Enunciado: Reproduce el texto desde "Pero el inescrutable" hasta "intención de viajar?", y sustituye "detective" por "investigador".

Pasaje mostrado:
------------

Estos brebajes deliberadamente joyceanos compensan con creces lo que les falta
de verosimilitud.
Para Minna y su equipo, Esroog es un ser “especial”.
Pero el inescrutable jefe lo valora como un “engendro gratis”, la prueba de lo
impredecible, dura y patética que es la vida; un modelo a escala de su propio
corazón chiflado. Algo así como una broma andante, un ser ridículo, inverosímil
e imperceptible. Así se presenta el propio Esroog al comienzo del relato:
“Disfrázame y verás. Soy un voceador de feria, un subastador, un artista de
perfomances del centro de la ciudad, un experto en lenguas ignotas, un senador
borracho de maniobras dilatorias. Tengo el síndrome de Tourette”. Y a pesar de
todo esto, Lionel Ersoog es también un tipo inteligente, un detective perspicaz
y tenaz que está completamente decidido a llegar al fondo del asunto, y el
fondo del asunto es, simple y llanamente, ¿por qué le dieron el pasaporte a
Minna, cuando no tenía intención de viajar?

------------

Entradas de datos
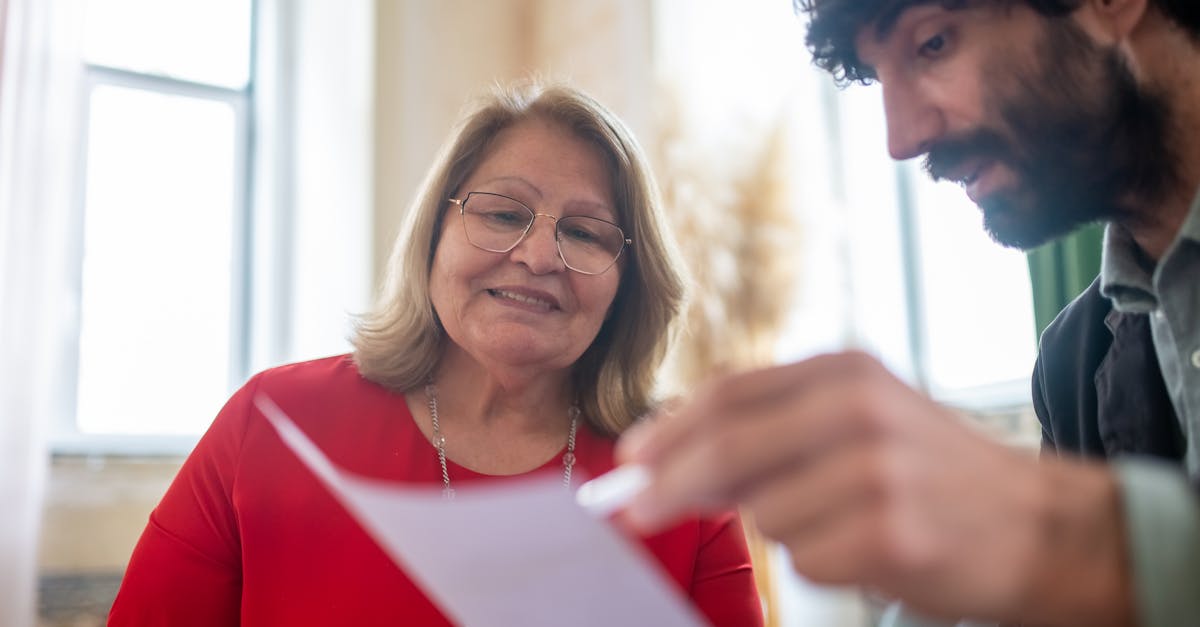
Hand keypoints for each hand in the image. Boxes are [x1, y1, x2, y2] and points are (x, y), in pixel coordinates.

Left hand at [617, 351, 1132, 624]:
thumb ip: (772, 431)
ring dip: (782, 529)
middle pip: (729, 447)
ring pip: (765, 514)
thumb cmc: (931, 472)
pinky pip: (806, 560)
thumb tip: (671, 462)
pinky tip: (869, 548)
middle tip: (636, 511)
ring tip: (841, 521)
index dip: (670, 427)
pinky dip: (821, 562)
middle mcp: (861, 409)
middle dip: (671, 482)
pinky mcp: (892, 532)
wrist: (1038, 524)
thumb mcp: (860, 420)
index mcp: (846, 370)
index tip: (630, 459)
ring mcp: (878, 470)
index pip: (731, 393)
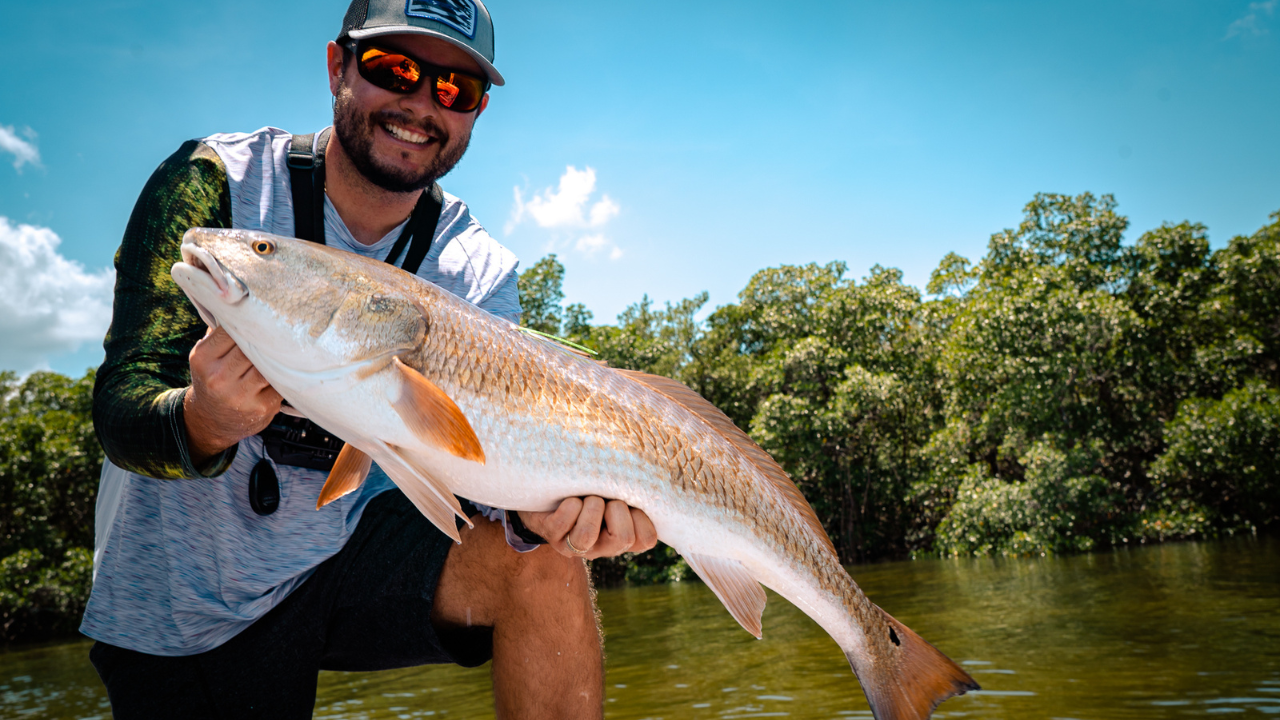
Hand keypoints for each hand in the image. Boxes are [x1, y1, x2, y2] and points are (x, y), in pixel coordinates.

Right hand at [183, 326, 282, 465]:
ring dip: (277, 357)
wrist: (211, 421)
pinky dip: (283, 375)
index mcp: (204, 358)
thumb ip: (220, 333)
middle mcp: (219, 377)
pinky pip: (279, 383)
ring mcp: (240, 395)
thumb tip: (241, 302)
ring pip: (268, 365)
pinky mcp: (261, 407)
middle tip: (281, 328)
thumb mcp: (206, 356)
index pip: (232, 332)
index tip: (262, 317)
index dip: (250, 324)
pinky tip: (285, 370)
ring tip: (286, 347)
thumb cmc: (213, 379)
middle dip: (266, 339)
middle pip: (252, 348)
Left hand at [520, 497, 657, 559]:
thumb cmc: (592, 487)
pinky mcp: (552, 535)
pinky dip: (569, 504)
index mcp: (621, 538)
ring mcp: (574, 545)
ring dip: (591, 506)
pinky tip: (568, 499)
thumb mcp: (617, 489)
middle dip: (616, 508)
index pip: (647, 539)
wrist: (552, 491)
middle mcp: (600, 547)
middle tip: (606, 499)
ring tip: (587, 498)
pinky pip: (563, 522)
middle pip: (622, 538)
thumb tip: (648, 474)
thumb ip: (634, 489)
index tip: (629, 502)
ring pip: (587, 535)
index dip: (641, 518)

------------

Espacio de respuesta:
Pero el inescrutable jefe lo valora como un “engendro gratis”, la prueba de lo
impredecible, dura y patética que es la vida; un modelo a escala de su propio
corazón chiflado. Algo así como una broma andante, un ser ridículo, inverosímil
e imperceptible. Así se presenta el propio Esroog al comienzo del relato:
“Disfrázame y verás. Soy un voceador de feria, un subastador, un artista de
perfomances del centro de la ciudad, un experto en lenguas ignotas, un senador
borracho de maniobras dilatorias. Tengo el síndrome de Tourette”. Y a pesar de
todo esto, Lionel Ersoog es también un tipo inteligente, un investigador perspicaz
y tenaz que está completamente decidido a llegar al fondo del asunto, y el
fondo del asunto es, simple y llanamente, ¿por qué le dieron el pasaporte a
Minna, cuando no tenía intención de viajar?